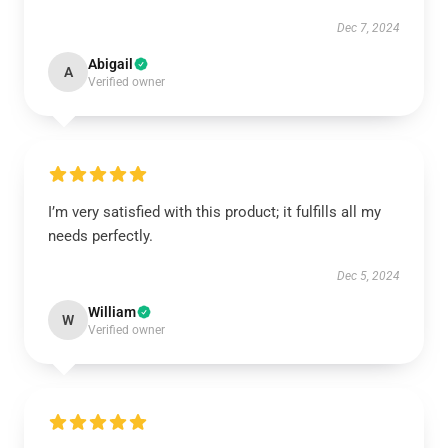
Dec 7, 2024
Abigail
A
Verified owner
I’m very satisfied with this product; it fulfills all my
needs perfectly.
Dec 5, 2024
William
W
Verified owner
● ● ● ●
Task to complete –
Rewrite the material with every "Verified owner" switched to "Confirmed buyer" and everything else unchanged. Leave the pictures out.

Output for this exercise –
Dec 7, 2024
Abigail
A
Confirmed buyer
I’m very satisfied with this product; it fulfills all my
needs perfectly.
Dec 5, 2024
William
W
Confirmed buyer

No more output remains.